Their database is on-prem but, backups are on cloud (that’s the only cloud cost they pay today).

During downtime: If all the servers across regions are unavailable, it takes roughly ~ 7–30minutes to bring their system back to normal (Point-In-Time-Recovery from their cloud backups).

How do they handle peak traffic (say, if one of the customers of Dukaan goes to Sharktank)?

Dukaan knows the maximum load each server can handle, allowing them to gauge their infrastructure’s capacity accurately.

With proxies in 22 regions worldwide, they have a distributed network that can direct and manage traffic across different server locations.

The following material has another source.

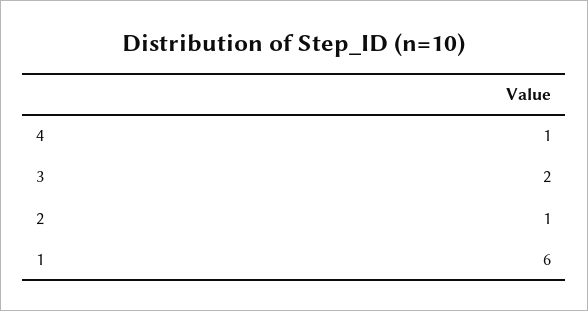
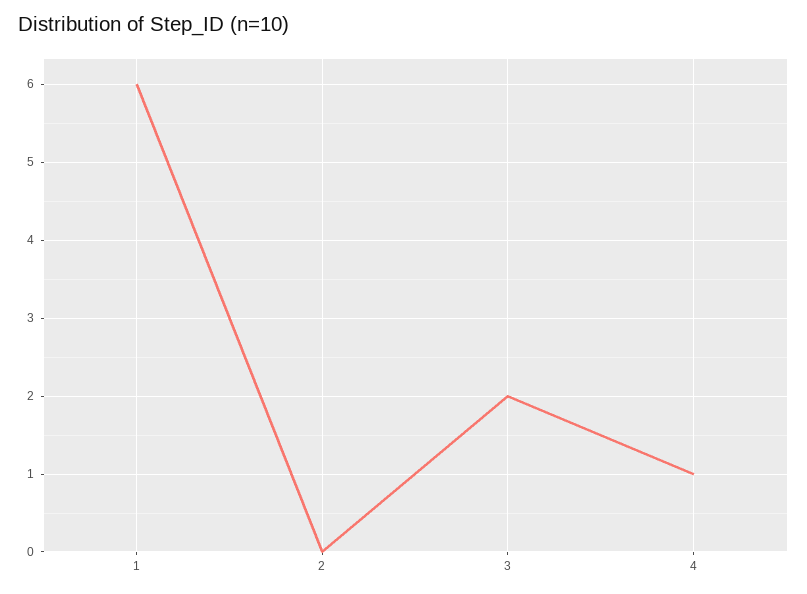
2: 1 -> 0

When there is a surge in traffic in one region during its daytime, Dukaan can effectively redirect requests to regions where it’s nighttime, distributing the load and maintaining performance.

Dukaan acknowledges that spinning up an instance in a new region can introduce a lag of approximately 200ms. To mitigate this, they actively monitor traffic patterns and can intelligently route requests, thus optimizing response times.

Would they end up building a data center if they scale enormously down the lane?

Dukaan’s plan is to consider migrating to cloud services if they find it cost-justifiable.

Should all startups adopt this strategy? or Should all startups start with bare metal over cloud?

It depends on the stage of startup, the trade-off’s the startup wants to choose and the startup’s appetite for risk! It’s never a one-size fit all solution!